Direnişin bütün aktörlerinin, birliktelik heyecanını örgütleyerek darbe girişimini püskürttüğünü dile getiren Karakaş, 15 Temmuz gecesi yaşanan psikolojik savaş ile ilgili de bilgiler verdi. Saat 12’den sonra özellikle halkın meydanları terk etmeme iradesini göstermesi ile psikolojik üstünlüğün direniş yapan halka geçtiğini vurgulayan Karakaş, “Bu durumda da kaybetme kaygısıyla hareket eden FETÖ, kanunsuz şiddete başvurdu. 250 şehit ve binlerce gazimiz bu süreçte ülkenin bütünlüğünü sağlama noktasında en önemli fedakârlığı göstermiş oldu. Bu oluşan direniş ruhuna bakmak lazım. Özellikleri itibariyle bu direniş ruhu, cesareti, aklı, duyguyu ve iradeyi bünyesinde cisimleştiren bir duruşu ve davranışı ifade etmekteydi. Buna yeni bir ‘direnme sosyolojisi’ diyebiliriz.” diye konuştu.
“GENÇLER
15 TEMMUZ’DA EN ÖNDE MÜCADELE ETTİ”
Gençlerin Y kuşağı ve Z kuşağı olarak adlandırıldığını ve siyasetten uzak görüldüğünü belirten Karakaş, 15 Temmuz günü ise gençlerin darbeye karşı en önde mücadele edenler arasında olmasının önemli bir nokta olduğunu vurguladı. Karakaş, “Meydanlarda direniş hattı içerisinde gençlerin yer aldığını gördük. Direniş ve devrim konusunda ezberler bozuldu. Direniş ve devrim varsa bu bir dünya görüşünün çerçevesinde olabilir algısı yıkılmış oldu. Bu ülkenin dindar ve muhafazakâr Anadolu insanı ile orta sınıf ve altındaki insanların da direniş gerçekleştirdiğini ve devamında bu direnişin sonucunda devrimsel sonuçlar alabildiğini gösterdi ve bu konuda ezberleri bozdu” şeklinde konuştu.
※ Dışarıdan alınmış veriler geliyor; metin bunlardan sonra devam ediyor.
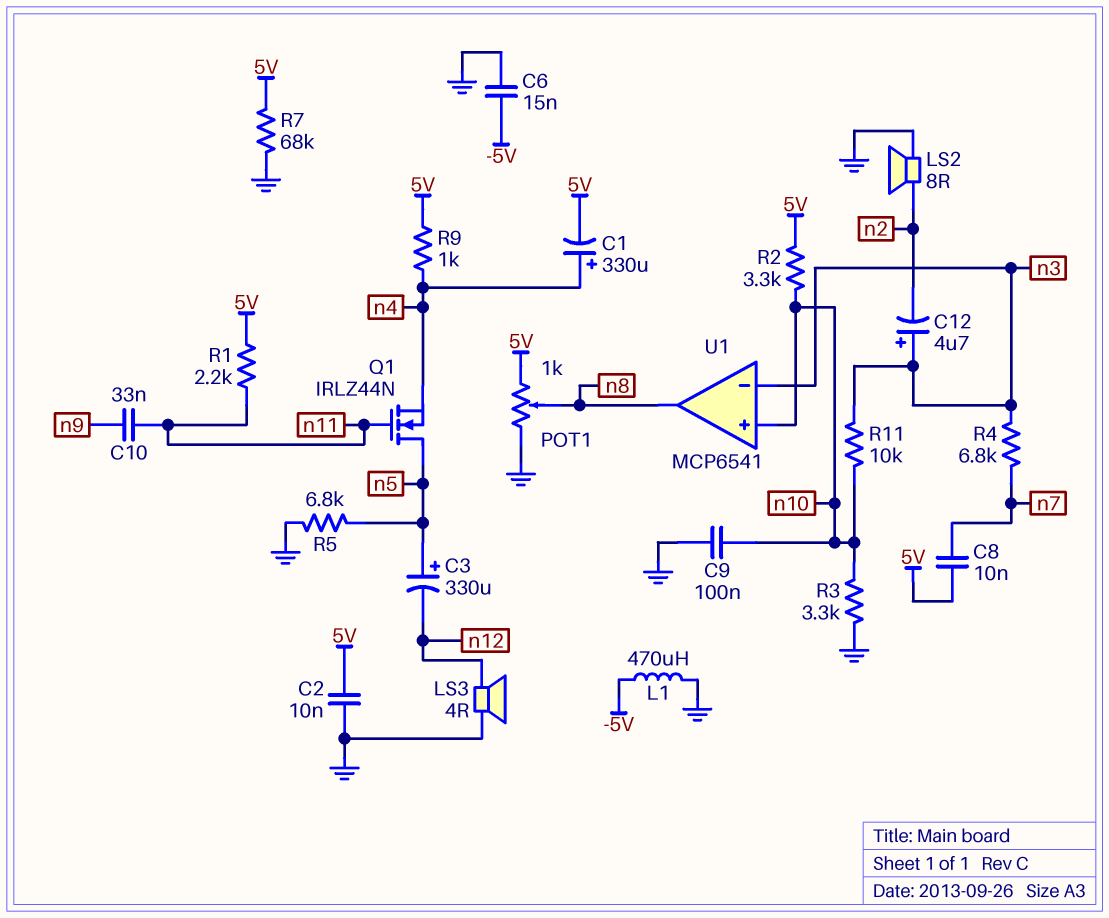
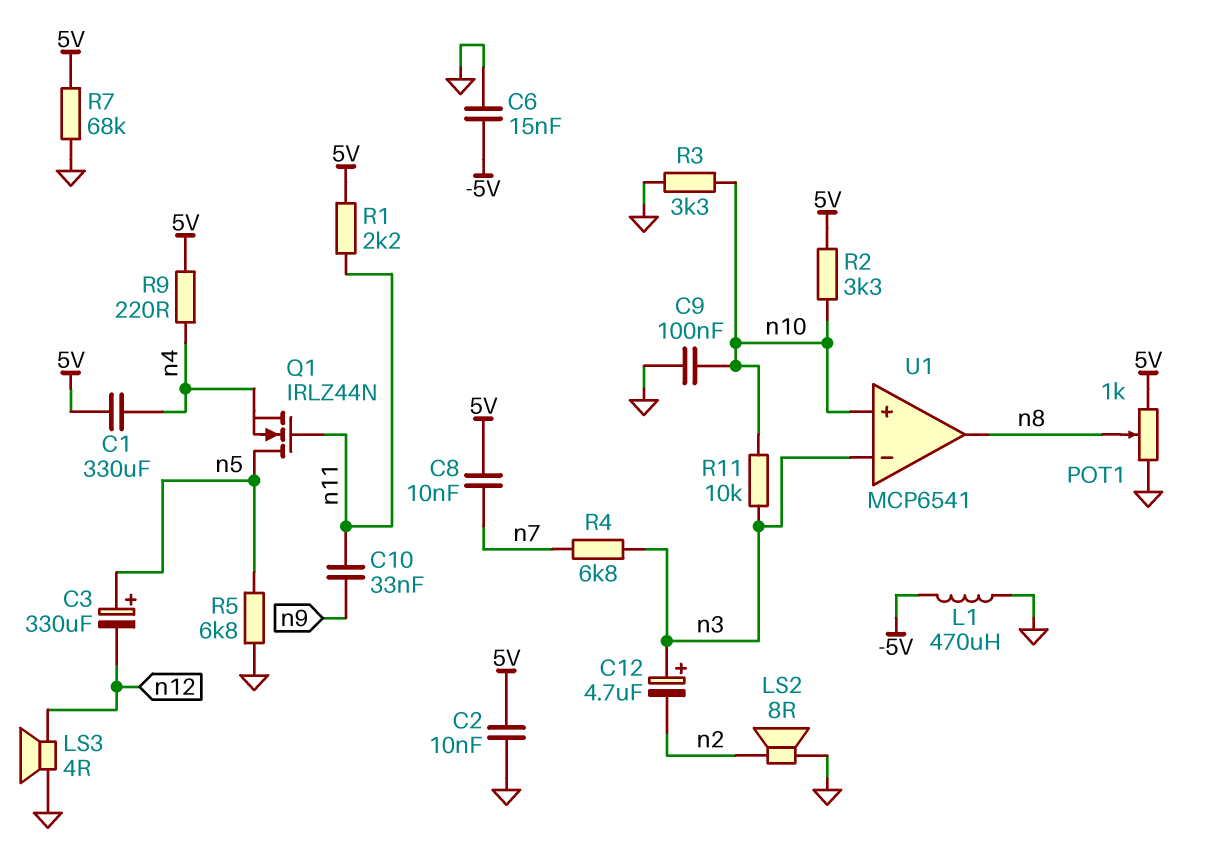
C1: 330uF (plus n4, minus 5V) -> 330uF (5V, n4)
R9: 1k (5V, n4) -> 220 (5V, n4)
“AĞIR FATURAYA RAĞMEN GELECEĞE
DAHA ÖZGÜVENLE BAKABİLİYORUZ”
15 Temmuz günü emperyalizmin Türkiye için yazdığı felaket senaryosunun bozularak iç savaş tehlikesi atlatıldığının altını çizen Rektör Karakaş şunları kaydetti:
“Güneydoğu Bölgesinden PKK ve bir takım terör örgütlerinin hazırlıklı olduğu, bir takım İngiliz askeri gemilerinin Akdeniz’de bulunduğu şeklinde tezler ileri sürüldü. Bunlar bir takım spekülasyonlar olabilir ama eğer darbe gerçekleşmiş olsaydı, darbeye karşı hem askerin içerisinde, hem poliste hem de halk içerisindeki direniş hatlarını gördüğümüz için darbe kısmen gerçekleşmiş olsaydı ciddi bir iç savaş hali yaşayacağımız, bir Suriyeleşme süreci yaşayacağımız açıktı. Bu anlamda ülkemize yazılan felaket senaryosu ve iç savaş tehlikesi atlatılmış oldu. Tutumları, darbe girişiminin arkasında Amerika ve Avrupa Birliği ülkelerinin olduğunu tescilledi. Bu da bir sonuçtur. Darbe girişimi, ağır faturası olmasına rağmen millet olarak geleceğe daha özgüvenli olarak bakma imkânını oluşturdu.”
Konferans sonunda Rektör Karakaş, katılımcıların 15 Temmuz ve sonrasındaki yansımaları ile ilgili sorularını cevaplandırdı.